The position of the sceptic is well summarised by the points raised by Paul Kurtz, chairman of CSICOP, at the CSICOP Conference in Washington D.C. in March 1990, as reported in The Skeptical Inquirer (Vol.15, No.1)
* Problems must be carefully analysed and clarified before they can be solved.
* Beliefs must be recognised as tentative hypotheses unless and until they are confirmed.
* Evidence is central to judging and testing hypotheses.
* Ideas are analysed using the methods of logical analysis and evaluated by whether or not they contradict other, well-established findings.
* The quest for absolute certainty must be recognised as alien to the scientific attitude, since scientific knowledge is fallible, tentative and open to revision and modification.
* An open mind, willing to consider daring and novel departures and thought, is required.
Editorial in "ALIVE" September (second) 1990.
It is not man alone who goes to astrologers to know his luck.

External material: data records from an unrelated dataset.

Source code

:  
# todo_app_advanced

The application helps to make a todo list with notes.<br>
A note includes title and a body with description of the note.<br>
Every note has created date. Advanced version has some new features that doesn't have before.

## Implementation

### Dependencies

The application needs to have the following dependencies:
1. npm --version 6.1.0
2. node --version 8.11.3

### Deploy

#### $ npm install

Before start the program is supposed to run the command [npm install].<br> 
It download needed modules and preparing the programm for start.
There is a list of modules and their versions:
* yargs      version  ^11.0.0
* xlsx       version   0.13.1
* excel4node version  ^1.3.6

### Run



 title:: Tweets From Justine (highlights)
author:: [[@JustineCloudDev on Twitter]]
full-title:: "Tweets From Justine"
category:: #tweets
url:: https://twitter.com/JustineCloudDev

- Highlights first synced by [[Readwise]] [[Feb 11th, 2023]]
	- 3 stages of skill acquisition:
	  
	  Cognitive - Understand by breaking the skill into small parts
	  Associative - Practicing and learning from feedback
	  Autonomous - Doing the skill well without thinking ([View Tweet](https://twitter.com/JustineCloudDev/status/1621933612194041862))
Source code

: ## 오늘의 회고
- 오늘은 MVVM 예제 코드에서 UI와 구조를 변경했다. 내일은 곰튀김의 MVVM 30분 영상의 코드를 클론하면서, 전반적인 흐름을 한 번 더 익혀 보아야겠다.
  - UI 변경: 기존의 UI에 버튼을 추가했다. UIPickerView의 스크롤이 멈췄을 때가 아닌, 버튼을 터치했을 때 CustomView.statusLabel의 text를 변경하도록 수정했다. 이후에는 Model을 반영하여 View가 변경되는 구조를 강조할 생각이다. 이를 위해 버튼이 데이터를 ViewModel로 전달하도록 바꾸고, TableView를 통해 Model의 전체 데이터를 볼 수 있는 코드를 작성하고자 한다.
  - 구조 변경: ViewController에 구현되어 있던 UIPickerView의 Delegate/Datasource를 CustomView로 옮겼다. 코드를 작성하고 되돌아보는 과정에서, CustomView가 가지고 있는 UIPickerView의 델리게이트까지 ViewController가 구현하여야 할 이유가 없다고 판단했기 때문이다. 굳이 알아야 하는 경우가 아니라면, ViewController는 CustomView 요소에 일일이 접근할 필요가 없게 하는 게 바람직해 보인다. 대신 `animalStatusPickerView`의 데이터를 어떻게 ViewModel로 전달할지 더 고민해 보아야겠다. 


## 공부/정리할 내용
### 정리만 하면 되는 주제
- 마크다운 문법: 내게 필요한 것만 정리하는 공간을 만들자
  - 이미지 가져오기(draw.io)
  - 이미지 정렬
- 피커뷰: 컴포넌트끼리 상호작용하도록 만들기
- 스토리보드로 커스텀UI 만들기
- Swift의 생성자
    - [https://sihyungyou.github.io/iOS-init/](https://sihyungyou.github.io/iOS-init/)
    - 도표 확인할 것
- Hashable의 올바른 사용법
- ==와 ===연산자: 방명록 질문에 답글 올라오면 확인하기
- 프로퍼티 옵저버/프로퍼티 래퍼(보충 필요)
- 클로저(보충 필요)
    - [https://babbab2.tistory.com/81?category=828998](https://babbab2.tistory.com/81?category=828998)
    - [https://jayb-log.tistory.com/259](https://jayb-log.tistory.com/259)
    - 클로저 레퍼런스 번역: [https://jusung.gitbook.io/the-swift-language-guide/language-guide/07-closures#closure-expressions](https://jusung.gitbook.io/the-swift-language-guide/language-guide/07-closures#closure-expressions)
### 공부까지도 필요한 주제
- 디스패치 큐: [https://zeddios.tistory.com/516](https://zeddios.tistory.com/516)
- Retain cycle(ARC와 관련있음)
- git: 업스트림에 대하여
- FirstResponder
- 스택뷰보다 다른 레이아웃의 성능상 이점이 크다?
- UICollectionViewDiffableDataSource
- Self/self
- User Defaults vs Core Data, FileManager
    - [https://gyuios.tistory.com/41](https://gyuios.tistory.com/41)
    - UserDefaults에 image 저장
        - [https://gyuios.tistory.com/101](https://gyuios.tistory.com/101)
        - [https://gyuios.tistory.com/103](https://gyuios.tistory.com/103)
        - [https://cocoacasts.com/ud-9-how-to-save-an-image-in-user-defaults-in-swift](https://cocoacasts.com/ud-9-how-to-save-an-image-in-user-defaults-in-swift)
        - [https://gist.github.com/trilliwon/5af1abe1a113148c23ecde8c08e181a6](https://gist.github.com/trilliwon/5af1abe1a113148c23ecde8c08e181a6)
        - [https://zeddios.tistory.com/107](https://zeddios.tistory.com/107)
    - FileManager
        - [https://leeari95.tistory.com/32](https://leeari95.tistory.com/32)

Even gods go to astrologers to know why things are not going well for them. In the famous Guruvayoor temple of Kerala, a devaprasna (astrological study) was organised in which noted astrologers looked into the Lord's stars and assessed his troubles. It is not known if they had the exact time and date of his birth. But the astrologers found out what was troubling the lord of Guruvayoor. It was the corrupt practices of the priests and temple officials (all Government employees) that caused misery to Guruvayoorappan.
Adulteration and impurity of offerings like ghee used for pooja, increasing use of non-vegetarian food and alcohol by priests, rescheduling of rituals to suit a chosen few, enmity amongst temple staff and misuse of temple premises were some of the revelations by the astrologers who opined that the god was in great distress because of these lapses of his staff.
What was the remedy for the lapses? What should be done to make Guruvayoorappan happy so that he will be once again able to shower his blessings on lakhs of devotees visiting him?
The astrologers prescribed 1,44,000 "Sukrutha homas" (a ritual) to be performed within one year.
It is not necessary for an astrologer to say that the temple priests and staff are corrupt and they indulge in all sorts of malpractices. This is all common knowledge. Perhaps, the temple authorities thought that by "authenticating" the crimes by the astrologers they could instill fear of the deity in the priests.
But the Divya Prasna and astrological revelations are bound to have very little effect on the priests and the staff. Being long near the Lord, they know how powerless he is to punish them!